Giovanni Ricci, cosa ha provato nel vedere l’ultimo saluto all’ex brigatista Prospero Gallinari, uno dei protagonisti di quel rapimento?
«Chi è cristiano e quindi credente pensa e riflette. Ma ciò che più mi ha angosciato è il modus vivendi delle esequie, cioè la tragicità di quel funerale».
Si spieghi meglio.
«Alle esequie vi hanno preso parte figure di irriducibili, cioè di chi vuole perseguire ideali sbagliati. Non ho visto ex terroristi che si sono dissociati, nonostante la loro ideologia sia completamente fallita».
Quest’anno ricorre il 35esimo anniversario dell’eccidio della scorta e della morte dello statista democristiano.
«Da allora si sono svolti 6 processi sul ‘caso Moro’ e migliaia di processi alle Brigate Rosse. E il dolore per il sacrificio di mio padre resta sempre molto vivo. Ma queste persone hanno perso, non una guerra ma una battaglia. E lo voglio ribadire: si è trattata solo di una battaglia. Verso la quale c’è stata una resistenza forte della società civile, di tutto il popolo italiano».
Quale impressione ha avuto nel vedere al funerale di Gallinari i pugni chiusi e alcuni giovani che di quegli anni hanno vissuto poco o niente?

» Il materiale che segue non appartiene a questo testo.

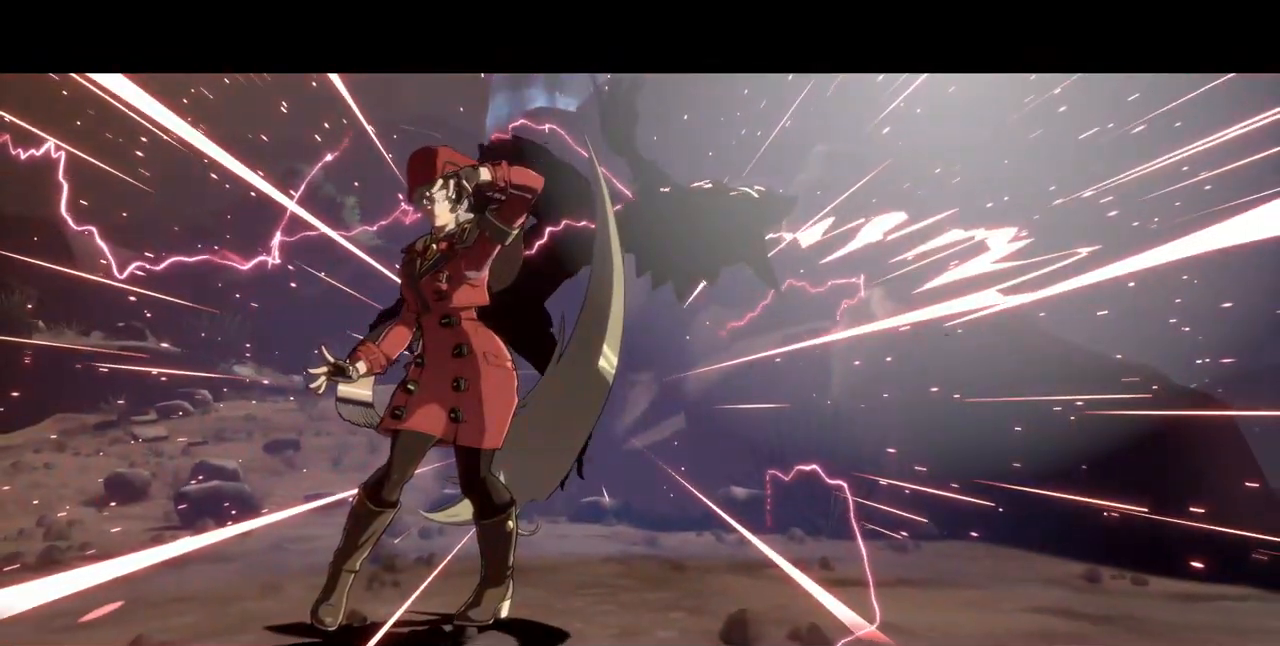
{"buttons": [], "events": []}
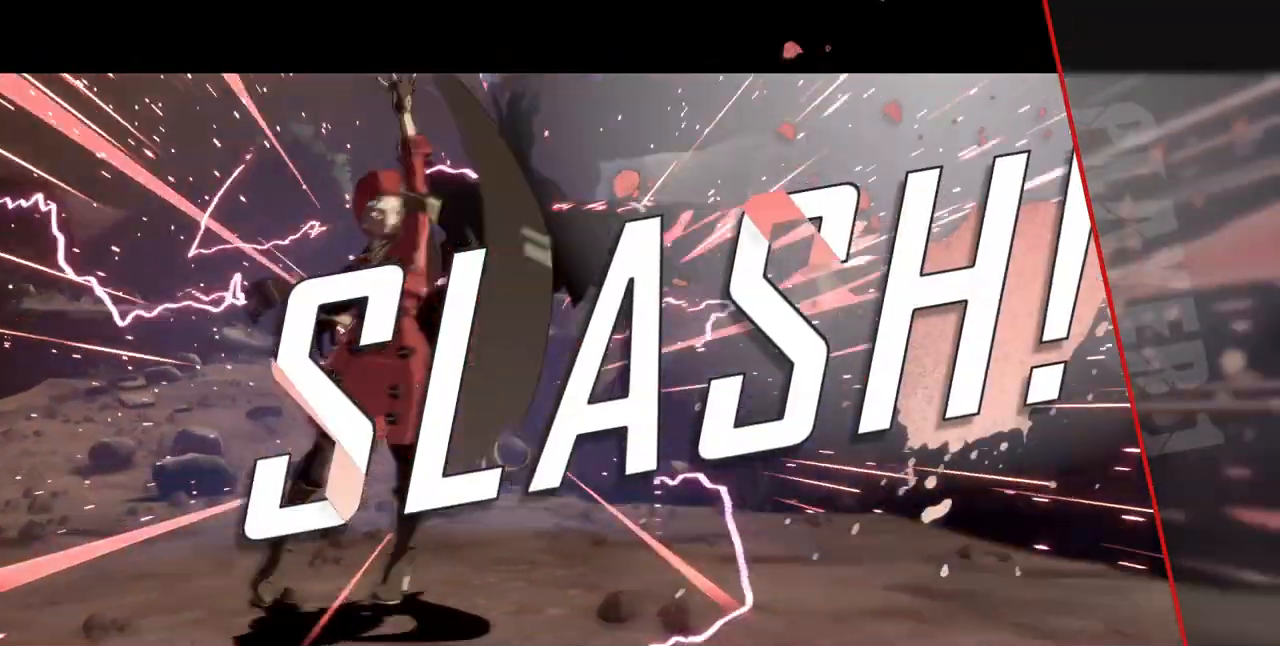
{"buttons": [], "events": []}
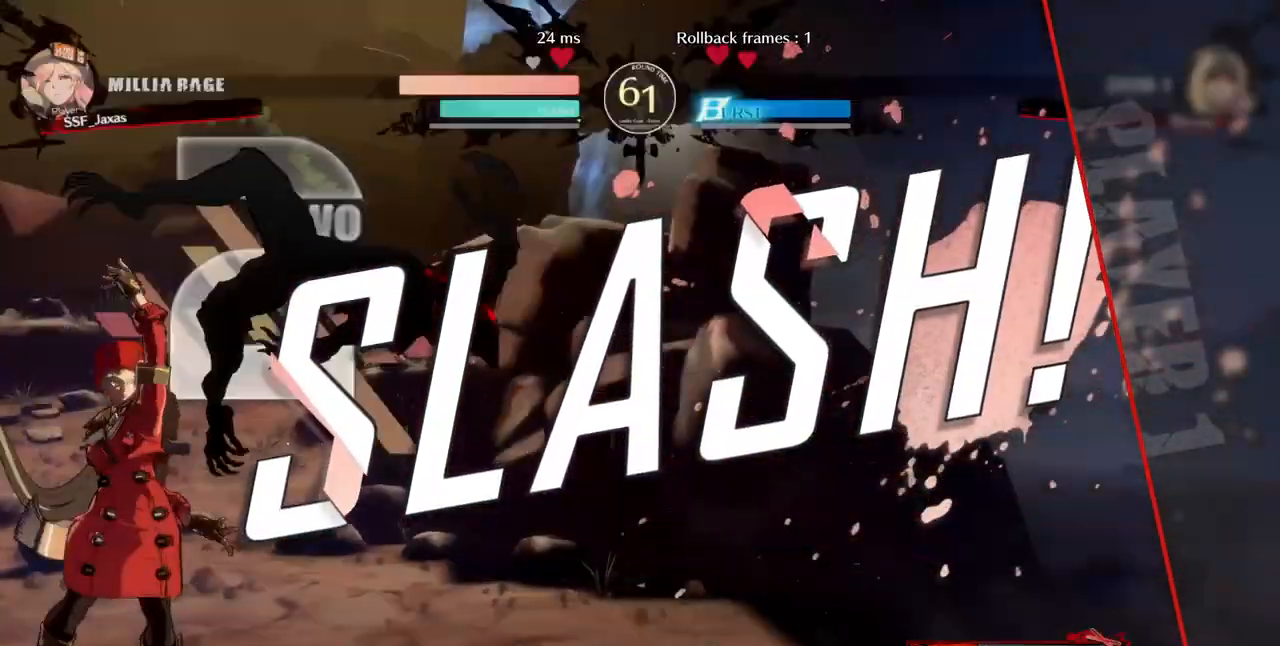
{"buttons": [], "events": []}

«Solo angoscia, lo ripeto. Perché si continua ad usare la falsa bandiera dell’ideologia. Chi non ha conosciuto quella fase storica deve capire che sono ideologie di morte completamente fallite».
A Coviolo c’erano nomi di spicco degli Anni di piombo.

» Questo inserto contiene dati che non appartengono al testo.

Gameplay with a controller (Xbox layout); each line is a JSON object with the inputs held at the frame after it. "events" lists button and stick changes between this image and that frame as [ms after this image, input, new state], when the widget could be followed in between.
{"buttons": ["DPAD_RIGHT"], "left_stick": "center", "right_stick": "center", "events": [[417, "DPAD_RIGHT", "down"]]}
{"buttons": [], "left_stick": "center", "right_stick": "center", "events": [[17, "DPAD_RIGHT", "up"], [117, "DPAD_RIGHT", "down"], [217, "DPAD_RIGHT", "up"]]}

«In tutto questo ci leggo solo un sentimento di solitudine. Un giorno dovranno per forza comprendere che le loro battaglie sono state inutili e dolorose. L’Italia intera ha reagito in quella fase storica creando un muro invalicabile. Ribadendo innanzitutto che non si trattava di una guerra, nonostante l’ideologia brigatista cercasse in ogni modo di imporre questo pensiero».
Cosa ricorda di quel 16 marzo 1978?
«Dolore, smarrimento. Mio padre non c’era più. Eravamo soli, ci veniva a mancare una persona straordinaria, il suo affetto e la sua presenza. E il tempo non ha curato la ferita, è rimasta sempre aperta. Perciò capisce quale può essere il mio stato d’animo nel vedere le immagini di Coviolo. Sono trascorsi 35 anni ma quelle scene di Reggio Emilia mi hanno riportato indietro nel tempo».
Aveva 12 anni, vero?
«Dovevo ancora compierli. Oggi ne ho 47».